Intisari-Online.com - Konfusius (551-479 SM) pernah bilang, salah satu jalan menuju persahabatan adalah lewat makanan.
Beberapa abad kemudian, tahun 1225, filosofi yang sama diabadikan Zhao Rugua dalam bukunya Zhufan Zhi alias Penuntun Ke Luar Negeri.
Rugua menasihati para pedagang yang ingin berniaga di Brunei, agar mempersembahkan jamuan makan terlebih dahulu buat raja, sebelum mengutarakan niatnya.
(Baca juga: Sunon, Rangkaian Furnitur Kantor Asal Tiongkok yang Siap Beredar di Indonesia)
Makanan buat orang Tiongkok, memang bukan sekedar sesuatu yang terhidang di meja makan dan siap disantap.
Diplomasi, persahabatan, penyembuhan penyakit, penghormatan leluhur, hingga menghindari energi negatif, semuanya bisa digarap dari pemilihan dan teknik mengolah bahan makanan.

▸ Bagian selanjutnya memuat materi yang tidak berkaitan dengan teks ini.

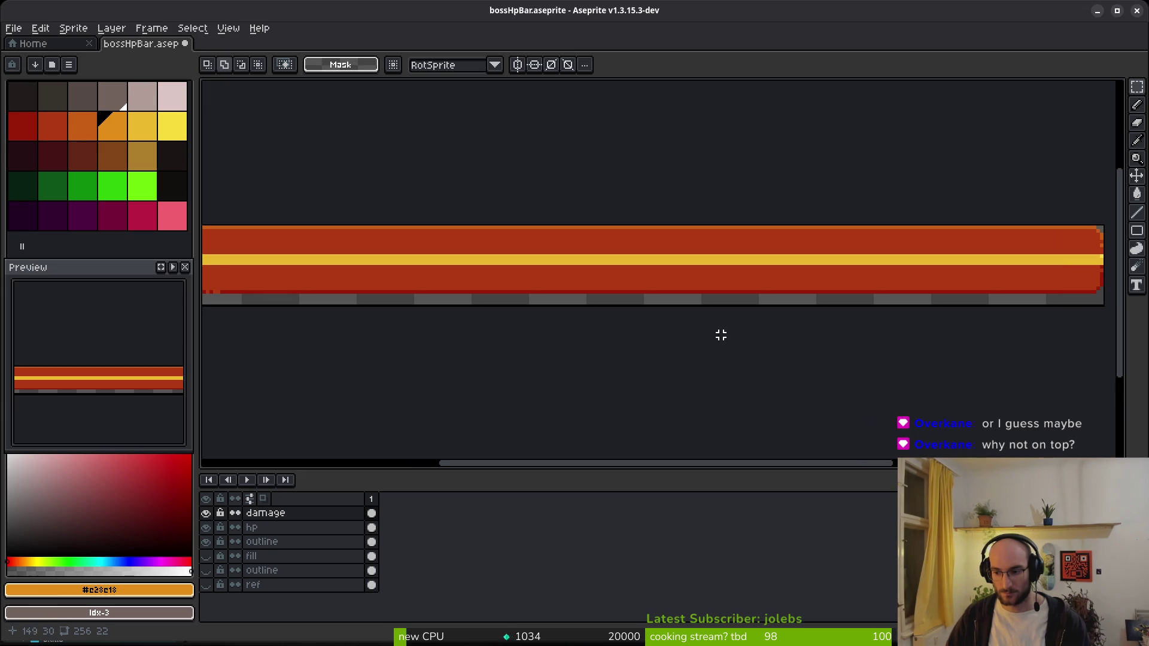
scroll(379, 295, down, 1)
scroll(218, 275, left, 1)
mouse_move(223, 273)
mouse_down()
mouse_move(854, 359)
mouse_move(974, 361)
mouse_up()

Buat yang tak mengenal betul filosofi di balik menu, memang agak sulit memahami.
Jauh sebelum Buni Nusantara dibanjiri cap cai atau siomay, orang Tiongkok sudah di kagumi lantaran keberaniannya mengarungi lautan untuk mencari rempah-rempah sebagai bahan pengawet dan penyedap makanan.
Aktivitas itu kemudian mengilhami orang Eropa untuk menjajah Negara-Negera Timur guna mendapatkan bumbu masak gratis.
Pelaut-pelaut Cina seperti tak punya rasa takut, meski kapalnya harus tenggelam demi mendapatkan bahan makan an idaman.
Tak heran kalau profesi juru masak di Negeri Tirai Bambu dipandang dengan penuh hormat dan kekaguman.